She regretted that he
was too late. He looked disappointed, but ventured to name the next
one. She was sorry, but it was impossible. Had she room for him
anywhere at all on her list? She shook her head prettily but
inexorably. The handsomest coquette and the plainest school-ma'am have
this in common, that they detest and punish tardiness. The young man
was overpowered by his sense of loss. It was small comfort to stand
and look at the beautiful girl. When the gates of paradise are closed
against one it matters little whether they are made of gold or of
iron. Inwardly he bestowed some very hard names upon himself for
imagining that that peerless creature would be allowed to await a
willing wall-flower his languidly deferred appearance.
Again those heavenly strains rose and throbbed upon the air. It was
maddening.
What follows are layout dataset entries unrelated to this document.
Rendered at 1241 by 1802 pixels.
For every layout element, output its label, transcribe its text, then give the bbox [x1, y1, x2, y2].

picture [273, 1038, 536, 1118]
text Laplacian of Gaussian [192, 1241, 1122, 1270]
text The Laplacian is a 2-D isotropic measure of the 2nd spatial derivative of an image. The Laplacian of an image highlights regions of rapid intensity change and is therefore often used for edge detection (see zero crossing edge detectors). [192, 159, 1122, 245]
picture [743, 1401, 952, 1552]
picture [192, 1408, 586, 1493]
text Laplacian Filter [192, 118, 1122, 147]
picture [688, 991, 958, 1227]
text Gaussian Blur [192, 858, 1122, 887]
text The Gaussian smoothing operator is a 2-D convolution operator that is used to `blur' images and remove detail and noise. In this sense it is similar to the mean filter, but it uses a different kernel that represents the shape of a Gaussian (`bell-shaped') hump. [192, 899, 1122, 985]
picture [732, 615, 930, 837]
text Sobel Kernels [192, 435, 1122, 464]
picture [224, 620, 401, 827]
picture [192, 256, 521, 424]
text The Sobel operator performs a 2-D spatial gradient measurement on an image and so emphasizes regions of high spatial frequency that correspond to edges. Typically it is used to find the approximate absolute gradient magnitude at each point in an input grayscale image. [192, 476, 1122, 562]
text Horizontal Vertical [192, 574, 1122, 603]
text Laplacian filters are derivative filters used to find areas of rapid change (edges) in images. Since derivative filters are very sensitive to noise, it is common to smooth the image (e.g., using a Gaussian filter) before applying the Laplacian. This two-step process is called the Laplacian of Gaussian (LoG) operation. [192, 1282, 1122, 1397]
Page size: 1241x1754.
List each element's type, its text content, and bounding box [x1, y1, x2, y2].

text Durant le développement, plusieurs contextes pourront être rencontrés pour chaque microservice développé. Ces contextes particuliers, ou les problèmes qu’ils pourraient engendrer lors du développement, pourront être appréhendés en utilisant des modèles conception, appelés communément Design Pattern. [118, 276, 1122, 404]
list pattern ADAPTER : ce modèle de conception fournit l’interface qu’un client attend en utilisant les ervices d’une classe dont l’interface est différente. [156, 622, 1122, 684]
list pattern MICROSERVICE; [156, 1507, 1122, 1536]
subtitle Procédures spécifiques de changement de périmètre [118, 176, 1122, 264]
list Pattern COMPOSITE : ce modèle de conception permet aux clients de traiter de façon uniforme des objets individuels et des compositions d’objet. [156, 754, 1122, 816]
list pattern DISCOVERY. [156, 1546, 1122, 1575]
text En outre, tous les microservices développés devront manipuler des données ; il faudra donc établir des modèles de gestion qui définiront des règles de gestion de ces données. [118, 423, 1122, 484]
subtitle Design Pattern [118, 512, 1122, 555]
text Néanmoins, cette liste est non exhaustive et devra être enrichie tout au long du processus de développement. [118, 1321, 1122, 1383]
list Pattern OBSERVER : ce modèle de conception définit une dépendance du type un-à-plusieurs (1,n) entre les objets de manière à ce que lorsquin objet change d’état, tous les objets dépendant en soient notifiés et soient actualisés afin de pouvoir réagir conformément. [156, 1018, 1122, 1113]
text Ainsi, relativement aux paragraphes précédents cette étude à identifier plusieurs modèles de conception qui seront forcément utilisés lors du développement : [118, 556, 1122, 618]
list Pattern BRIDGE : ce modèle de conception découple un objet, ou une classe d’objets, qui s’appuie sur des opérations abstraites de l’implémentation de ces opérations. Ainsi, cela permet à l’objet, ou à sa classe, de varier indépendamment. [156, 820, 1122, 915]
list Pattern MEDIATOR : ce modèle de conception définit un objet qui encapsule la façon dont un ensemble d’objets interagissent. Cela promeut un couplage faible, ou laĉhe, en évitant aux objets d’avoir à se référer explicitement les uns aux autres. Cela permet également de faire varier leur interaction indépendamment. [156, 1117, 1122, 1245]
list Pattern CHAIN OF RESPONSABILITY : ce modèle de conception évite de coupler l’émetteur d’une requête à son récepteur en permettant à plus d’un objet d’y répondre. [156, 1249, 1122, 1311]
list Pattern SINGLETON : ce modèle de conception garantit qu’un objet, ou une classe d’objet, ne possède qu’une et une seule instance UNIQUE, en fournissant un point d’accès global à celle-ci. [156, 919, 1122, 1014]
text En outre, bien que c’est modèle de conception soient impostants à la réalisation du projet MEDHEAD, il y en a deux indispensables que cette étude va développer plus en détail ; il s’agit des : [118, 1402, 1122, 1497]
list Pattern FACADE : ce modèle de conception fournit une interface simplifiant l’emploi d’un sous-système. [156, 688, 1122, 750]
The keenness of his disappointment gave his face an
intensity of ardent expression that certainly did not detract from its
charm in the eyes of the girl who at that instant glanced up into it.
The next moment he was pressed aside--very decorously, very
courteously, even apologetically pushed aside, but still compelled by
an insinuating patrician hand to make room for its owner, a gentleman
whose extremely lofty title had already drawn the homage of a hundred
admiring pairs of eyes upon him, and whose prevailing expression was a
haughty consciousness of accustomed and assumed success.